Keeping your health insurance when your work situation changes.

COBRA stands for the Consolidated Omnibus Budget Reconciliation Act. The law allows people who had insurance through a school or an employer, but lost it, to continue their same plan or coverage for a certain period of time through a private insurance company.

There are a number of qualifying events that would allow you to take advantage of insurance coverage under COBRA. These include death of a family member through whom you got health insurance, termination of employment, reduction of hours, divorce, and loss of dependent status. You will be notified of your COBRA rights when you first sign up for a health insurance plan. When you are no longer eligible for that plan, you will also be notified of you rights. Once the insurance company has notified you that you are eligible for COBRA benefits, you have 60 days to accept of decline.

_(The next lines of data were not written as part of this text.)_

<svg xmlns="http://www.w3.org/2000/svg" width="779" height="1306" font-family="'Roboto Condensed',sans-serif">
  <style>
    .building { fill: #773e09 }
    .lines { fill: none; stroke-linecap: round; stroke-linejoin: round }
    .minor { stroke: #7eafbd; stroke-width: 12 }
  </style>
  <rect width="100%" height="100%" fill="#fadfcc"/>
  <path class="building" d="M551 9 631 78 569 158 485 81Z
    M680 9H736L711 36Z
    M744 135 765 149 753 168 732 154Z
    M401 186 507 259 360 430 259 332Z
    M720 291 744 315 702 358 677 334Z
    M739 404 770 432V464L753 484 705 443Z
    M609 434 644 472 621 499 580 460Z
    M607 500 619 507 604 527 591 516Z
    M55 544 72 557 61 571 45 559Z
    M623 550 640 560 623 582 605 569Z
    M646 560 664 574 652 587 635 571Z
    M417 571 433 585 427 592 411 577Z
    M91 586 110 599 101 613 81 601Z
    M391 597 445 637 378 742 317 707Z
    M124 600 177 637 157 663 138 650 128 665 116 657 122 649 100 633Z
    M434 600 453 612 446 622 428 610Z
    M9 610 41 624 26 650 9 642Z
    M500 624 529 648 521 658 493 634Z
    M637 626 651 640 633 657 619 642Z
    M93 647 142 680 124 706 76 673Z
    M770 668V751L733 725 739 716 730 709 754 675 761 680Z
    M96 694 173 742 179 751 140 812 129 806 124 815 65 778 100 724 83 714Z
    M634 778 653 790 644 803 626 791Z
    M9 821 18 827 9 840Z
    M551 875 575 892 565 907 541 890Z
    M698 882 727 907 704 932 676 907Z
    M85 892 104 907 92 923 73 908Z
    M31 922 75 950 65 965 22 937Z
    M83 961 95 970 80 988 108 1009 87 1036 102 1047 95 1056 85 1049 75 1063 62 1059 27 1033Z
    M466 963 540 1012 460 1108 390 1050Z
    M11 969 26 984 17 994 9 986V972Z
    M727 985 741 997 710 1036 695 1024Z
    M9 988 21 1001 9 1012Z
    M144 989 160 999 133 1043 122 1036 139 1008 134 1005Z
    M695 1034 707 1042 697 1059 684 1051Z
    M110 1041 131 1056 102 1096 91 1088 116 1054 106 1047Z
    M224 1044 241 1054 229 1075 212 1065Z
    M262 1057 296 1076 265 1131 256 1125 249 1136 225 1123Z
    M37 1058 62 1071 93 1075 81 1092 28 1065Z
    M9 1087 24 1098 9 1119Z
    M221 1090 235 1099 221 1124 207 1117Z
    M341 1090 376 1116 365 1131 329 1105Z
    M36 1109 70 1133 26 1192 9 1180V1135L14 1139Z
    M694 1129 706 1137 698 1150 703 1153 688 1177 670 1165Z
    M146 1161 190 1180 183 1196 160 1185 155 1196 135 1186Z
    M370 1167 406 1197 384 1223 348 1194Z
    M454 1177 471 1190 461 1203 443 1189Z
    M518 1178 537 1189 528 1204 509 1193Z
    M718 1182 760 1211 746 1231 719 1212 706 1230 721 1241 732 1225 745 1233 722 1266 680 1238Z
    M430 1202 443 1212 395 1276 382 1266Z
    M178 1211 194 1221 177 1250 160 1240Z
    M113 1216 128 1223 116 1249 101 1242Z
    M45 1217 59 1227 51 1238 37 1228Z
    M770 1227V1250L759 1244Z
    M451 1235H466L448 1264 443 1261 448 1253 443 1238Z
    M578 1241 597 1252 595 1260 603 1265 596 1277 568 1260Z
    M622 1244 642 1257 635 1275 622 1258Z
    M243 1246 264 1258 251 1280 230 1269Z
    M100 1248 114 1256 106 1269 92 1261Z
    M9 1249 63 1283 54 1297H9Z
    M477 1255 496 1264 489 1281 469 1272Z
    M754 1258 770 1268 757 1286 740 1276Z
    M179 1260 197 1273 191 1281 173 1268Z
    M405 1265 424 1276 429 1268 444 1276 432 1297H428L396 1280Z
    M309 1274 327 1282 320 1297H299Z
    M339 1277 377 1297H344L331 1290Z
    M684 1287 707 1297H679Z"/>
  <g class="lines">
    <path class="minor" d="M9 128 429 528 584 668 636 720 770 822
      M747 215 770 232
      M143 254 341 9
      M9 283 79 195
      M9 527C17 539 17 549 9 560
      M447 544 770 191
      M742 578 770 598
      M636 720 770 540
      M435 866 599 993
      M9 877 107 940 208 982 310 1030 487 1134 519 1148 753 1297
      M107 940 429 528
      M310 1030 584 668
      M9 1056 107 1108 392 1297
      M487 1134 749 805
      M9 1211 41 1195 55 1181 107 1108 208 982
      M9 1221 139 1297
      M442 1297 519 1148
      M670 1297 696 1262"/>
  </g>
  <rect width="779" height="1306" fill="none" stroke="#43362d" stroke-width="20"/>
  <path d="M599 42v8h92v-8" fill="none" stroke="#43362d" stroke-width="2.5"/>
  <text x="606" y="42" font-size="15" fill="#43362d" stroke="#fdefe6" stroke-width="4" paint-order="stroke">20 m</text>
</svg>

Coverage under COBRA generally lasts 18 months. Some disabled people are eligible to keep COBRA coverage for 29 months, and some dependents are eligible for 36 months of coverage.

When you elect to use COBRA, you are required to pay the entire premium (i.e., what you normally paid, plus the share that your employer paid). This may result in the cost of your coverage dramatically increasing, although it may still be less expensive than buying health insurance. Be sure to also check if you are eligible for one of the public plans, like Healthy New York, Family Health Plus, and Medicaid.